I made a program in C# yesterday and wanted to ask what programming language is GPU-Z
made? Also, if it is C++ than it is made in C# too


----------



## jagjitnatt (Nov 30, 2011)

Aleksander Dishnica said:


> I made a program in C# yesterday and wanted to ask what programming language is GPU-Z
> made? Also, if it is C++ than it is made in C# too



I think C++
It can be made in C# too but you won't get all the features. I don't think C# allows you to access the hardware directly. C# runs in a virtual machine.


----------



## GSquadron (Nov 30, 2011)

C# can only be ran on windows. But i was wondering
Also, why C# in the quote gets only 1 vertical line???


----------



## jagjitnatt (Nov 30, 2011)

Aleksander Dishnica said:


> C# can only be ran on windows. But i was wondering
> Also, why C# in the quote gets only 1 vertical line???



Really?? 
I don't think so


----------



## Solaris17 (Nov 30, 2011)

C# can be written using any OS.

# only has 1 line when quoted because the way the forums handle characters in quotes.


----------



## W1zzard (Nov 30, 2011)

gpuz is written in C++ with MFC, no .NET

i think you might be confusing C++ .NET (managed) with normal C++ (unmanaged)


----------



## FordGT90Concept (Nov 30, 2011)

But does GPU-Z do anything that requires unmanaged code?  There's ways to do unmanaged in C# including compiling with the /unsafe flag (allows C/C++ memory pointers to be used).


----------



## W1zzard (Nov 30, 2011)

FordGT90Concept said:


> But does GPU-Z do anything that requires unmanaged code?  There's ways to do unmanaged in C# including compiling with the /unsafe flag (allows C/C++ memory pointers to be used).

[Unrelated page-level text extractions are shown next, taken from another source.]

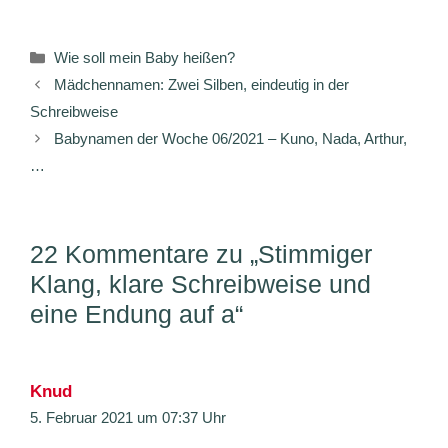
Kategorien
Wie soll mein Baby heißen?
Mädchennamen: Zwei Silben, eindeutig in der
Schreibweise
Babynamen der Woche 06/2021 – Kuno, Nada, Arthur,
…
22 Kommentare zu „Stimmiger
Klang, klare Schreibweise und
eine Endung auf a“
Knud
5. Februar 2021 um 07:37 Uhr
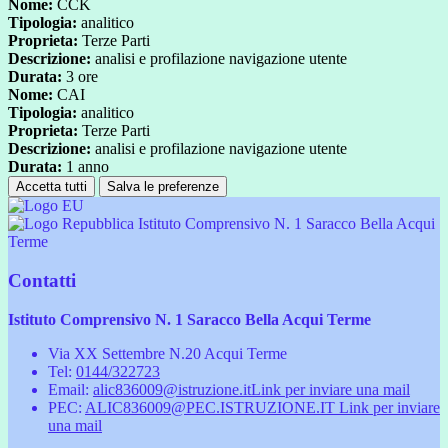
Nome:
CCK
Tipologia:
analitico
Proprieta:
Terze Parti
Descrizione:
analisi e profilazione navigazione utente
Durata:
3 ore
Nome:
CAI
Tipologia:
analitico
Proprieta:
Terze Parti
Descrizione:
analisi e profilazione navigazione utente
Durata:
1 anno
Accetta tutti
Salva le preferenze
Istituto Comprensivo N. 1 Saracco Bella Acqui
Terme
Contatti
Istituto Comprensivo N. 1 Saracco Bella Acqui Terme
Via XX Settembre N.20 Acqui Terme
Tel:
0144/322723
Email:
alic836009@istruzione.it
Link per inviare una mail
PEC:
ALIC836009@PEC.ISTRUZIONE.IT
Link per inviare
una mail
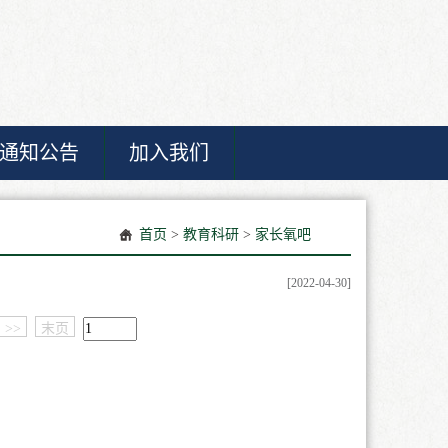
通知公告
加入我们
首页
>
教育科研
>
家长氧吧
[2022-04-30]
>>
末页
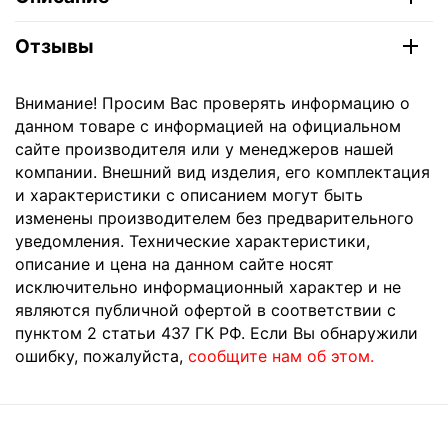
Отзывы
Внимание! Просим Вас проверять информацию о
данном товаре с информацией на официальном
сайте производителя или у менеджеров нашей
компании. Внешний вид изделия, его комплектация
и характеристики с описанием могут быть
изменены производителем без предварительного
уведомления. Технические характеристики,
описание и цена на данном сайте носят
исключительно информационный характер и не
являются публичной офертой в соответствии с
пунктом 2 статьи 437 ГК РФ. Если Вы обнаружили
ошибку, пожалуйста,
сообщите нам об этом.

everything. it talks to a ton of public and private apis, talks to its own driver, and has its own driver running in kernel mode


----------



## FordGT90Concept (Nov 30, 2011)

That's what I thought.  C# can't do drivers but it could talk to a C/C++ driver using DLL Import calls.


----------



## CarletonSmith (Dec 9, 2011)

I think C++ but its also written in C++ with MFC, no .NET


----------



## Deleted member 3 (Dec 9, 2011)

Solaris17 said:


> C# can be written using any OS.



You can even write it on cave walls. You still need visual studio to compile though (not available in caves). Unless you want to use mono, but if you're writing for any platform but Windows, why use C# (or any .NET language) in the first place?


----------